──────── Bacaan
Bekerja dan bersekolah. Dua hal itu melekat pada masa kecil Jan S Aritonang.
Sejak duduk di kelas IV SD, Aritonang telah belajar mencari uang. Di depan rumah kakeknya di Tanjung Morawa, Sumatera Utara, ia sering menggelar dagangan dari kebun kakeknya. Seminggu sekali, pukul 03.00 dini hari, ia ikut menjual hasil bumi ke pasar. Saat duduk di SMP, Aritonang pernah bekerja sebagai tukang sapu. Ia pernah bekerja pedagang asongan, kernet mobil angkutan, sampai penarik becak. Akan tetapi, satu hal tidak pernah ditinggalkannya: bersekolah.
────────────────
──────── Isi Data
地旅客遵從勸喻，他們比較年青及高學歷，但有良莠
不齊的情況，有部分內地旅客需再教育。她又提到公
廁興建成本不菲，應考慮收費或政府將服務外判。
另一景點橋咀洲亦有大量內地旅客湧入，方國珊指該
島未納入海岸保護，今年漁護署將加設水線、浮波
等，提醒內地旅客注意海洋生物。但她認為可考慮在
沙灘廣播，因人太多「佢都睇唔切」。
────────────────
### Butir Tugas 1
Menurut bacaan tentang masa kecil Jan S Aritonang, pukul berapa ia ikut menjual hasil bumi ke pasar?
### Butir Tugas 2
Tuliskan kembali bagian bacaan tentang masa kecil Jan S Aritonang, mulai dari "Bekerja dan bersekolah." dan berlanjut hingga "pernah ditinggalkannya: bersekolah.".
Data ini tidak dibutuhkan.

### Jawaban 1
Pukul 03.00 dini hari.

### Jawaban 2
Bekerja dan bersekolah. Dua hal itu melekat pada masa kecil Jan S Aritonang.
Sejak duduk di kelas IV SD, Aritonang telah belajar mencari uang. Di depan rumah kakeknya di Tanjung Morawa, Sumatera Utara, ia sering menggelar dagangan dari kebun kakeknya. Seminggu sekali, pukul 03.00 dini hari, ia ikut menjual hasil bumi ke pasar. Saat duduk di SMP, Aritonang pernah bekerja sebagai tukang sapu. Ia pernah bekerja pedagang asongan, kernet mobil angkutan, sampai penarik becak. Akan tetapi, satu hal tidak pernah ditinggalkannya: bersekolah.